• [Problem statement]
The expected answer is a copy of every line in the listing that has the word "Unit".
....
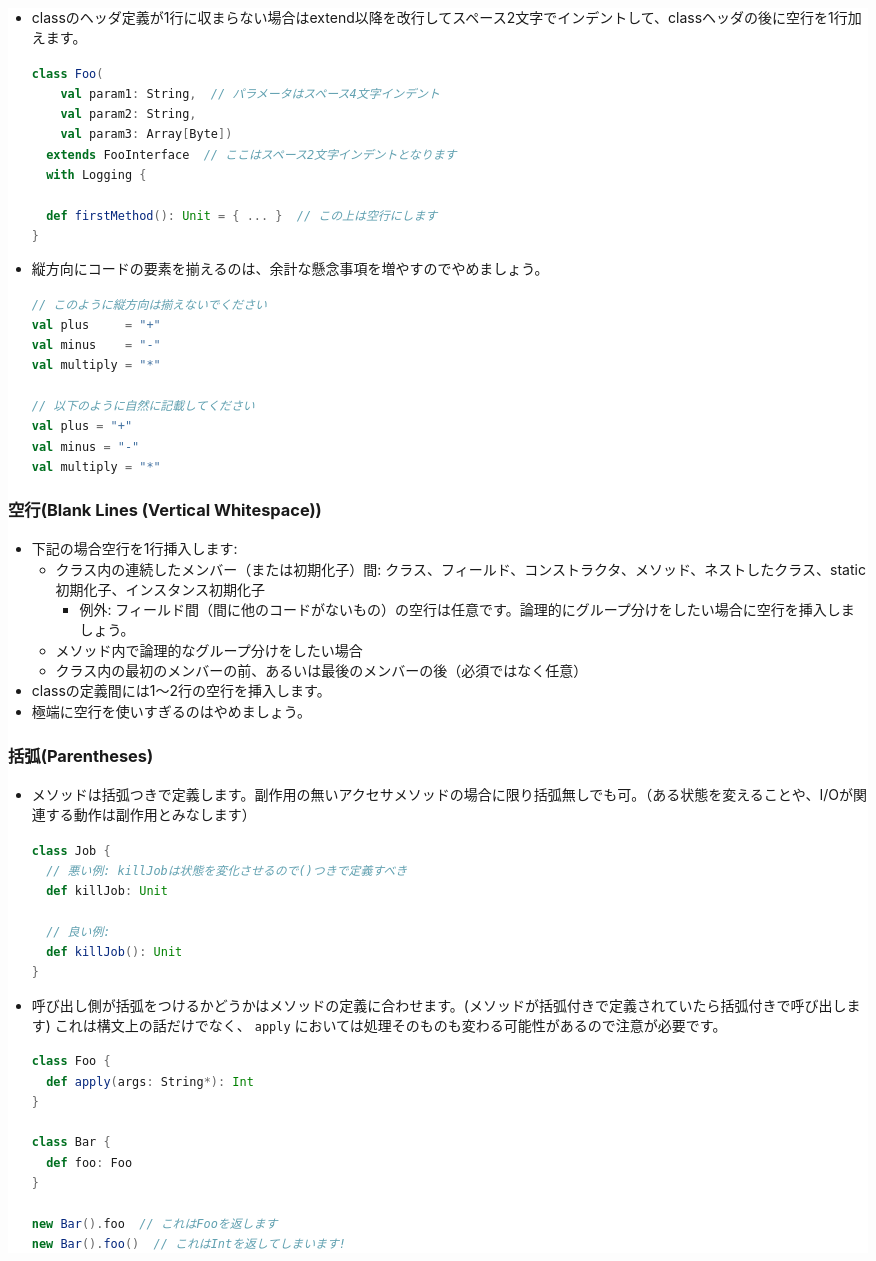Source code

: - classのヘッダ定義が1行に収まらない場合はextend以降を改行してスペース2文字でインデントして、classヘッダの後に空行を1行加えます。
  ```scala
  class Foo(
      val param1: String,  // パラメータはスペース4文字インデント
      val param2: String,
      val param3: Array[Byte])
    extends FooInterface  // ここはスペース2文字インデントとなります
    with Logging {

    def firstMethod(): Unit = { ... }  // この上は空行にします
  }
  ```

- 縦方向にコードの要素を揃えるのは、余計な懸念事項を増やすのでやめましょう。
  ```scala
  // このように縦方向は揃えないでください
  val plus     = "+"
  val minus    = "-"
  val multiply = "*"

  // 以下のように自然に記載してください
  val plus = "+"
  val minus = "-"
  val multiply = "*"
  ```


### <a name='blanklines'>空行(Blank Lines (Vertical Whitespace))</a>

- 下記の場合空行を1行挿入します:
  - クラス内の連続したメンバー（または初期化子）間: クラス、フィールド、コンストラクタ、メソッド、ネストしたクラス、static初期化子、インスタンス初期化子
    - 例外: フィールド間（間に他のコードがないもの）の空行は任意です。論理的にグループ分けをしたい場合に空行を挿入しましょう。
  - メソッド内で論理的なグループ分けをしたい場合
  - クラス内の最初のメンバーの前、あるいは最後のメンバーの後（必須ではなく任意）
- classの定義間には1〜2行の空行を挿入します。
- 極端に空行を使いすぎるのはやめましょう。


### <a name='parentheses'>括弧(Parentheses)</a>

- メソッドは括弧つきで定義します。副作用の無いアクセサメソッドの場合に限り括弧無しでも可。（ある状態を変えることや、I/Oが関連する動作は副作用とみなします）
  ```scala
  class Job {
    // 悪い例: killJobは状態を変化させるので()つきで定義すべき
    def killJob: Unit

    // 良い例:
    def killJob(): Unit
  }
  ```
- 呼び出し側が括弧をつけるかどうかはメソッドの定義に合わせます。(メソッドが括弧付きで定義されていたら括弧付きで呼び出します)
  これは構文上の話だけでなく、 `apply` においては処理そのものも変わる可能性があるので注意が必要です。
  ```scala
  class Foo {
    def apply(args: String*): Int
  }

  class Bar {
    def foo: Foo
  }

  new Bar().foo  // これはFooを返します
  new Bar().foo()  // これはIntを返してしまいます!
  ```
....
• [The answer]
    def firstMethod(): Unit = { ... }  // この上は空行にします
    def killJob: Unit
    def killJob(): Unit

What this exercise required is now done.